Several novel immunologic therapeutic modalities targeting B, T, and plasma cells have been introduced for the treatment of autoimmune diseases, including chimeric antigen receptor-T (CAR-T) cell therapies [24,28]. CAR-T cells directed at CD19 can potentially eliminate tissue resident-B cells in addition to ones in the fluid phase, resulting in clinical remission. Daratumumab, an anti-CD38 monoclonal antibody used in multiple myeloma treatment, preferentially targets plasmablasts, short-lived plasma cells, and LLPCs. Daratumumab has been shown to be successful in refractory immune cytopenia [29,30,31]. Since LLPCs express CD138, CAR-T cell therapy targeting CD138, such as indatuximab, may be an option in the future. Furthermore, recent evidence points to the feasibility of BCMA-targeting T cell-engager therapies in autoimmune disorders [32].
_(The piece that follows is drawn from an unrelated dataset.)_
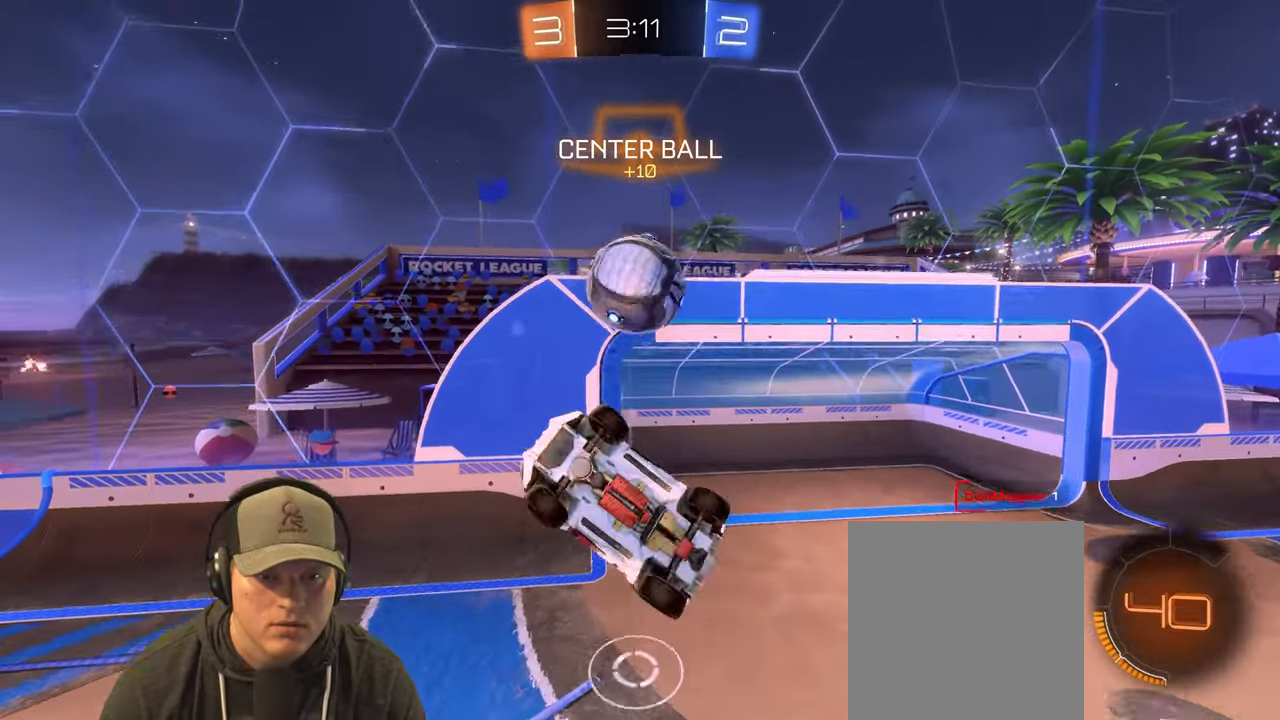
{"buttons": [], "left_stick": "center", "right_stick": "center", "events": [[183, "left_stick", "right"], [233, "left_stick", "center"], [300, "left_stick", "right"], [450, "R2", "up"], [483, "left_stick", "center"]]}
2.5. Cancer and Immune Cytopenia

There is a relationship found between immune cytopenia and cancer. On one hand, immune cytopenia can occur as a complication of various malignancies, with a prevalence of up to 10%. Both Hodgkin and non-Hodgkin lymphomas can present with ITP, likely due to autoimmune response. It may be found shortly before diagnosis of lymphoma or during workup. ITP is a frequent complication of chronic lymphocytic leukemia, with reports up to 2.9% [33]. Interestingly, different types of immune cytopenias have been reported in a variety of malignant neoplastic conditions, many of which happen to be hematolymphopoetic in origin, including multiple myeloma, chronic lymphocytic leukemia, myelodysplastic syndrome, chronic myelomonocytic leukemia, lymphomas, and leukemias [34,35,36]. This observation may reflect a relationship between lymphoplasmocytic proliferations and the development of autoimmune phenomena. Though, ITP has been reported in association with various types of cancer as well [37].
On the other hand, immune cytopenia itself may directly increase the risk of developing cancer, with the belief that it is due to persistent inflammation, bone marrow dysfunction, and immune dysregulation. Furthermore, immunosuppressive drug treatment may also contribute to the development of malignancies. Studies have shown that patients with autoimmune cytopenias have an increased risk of malignancies compared to the general population, with a nearly 40% increase. These studies have linked ITP, rheumatoid arthritis, and Sjogren syndrome to Hodgkin and non-Hodgkin lymphoma and myeloproliferative neoplasms. Further, patients with ITP have a higher risk of being diagnosed with solid gastro-intestinal (i.e., liver), skin, and hematological cancers [38].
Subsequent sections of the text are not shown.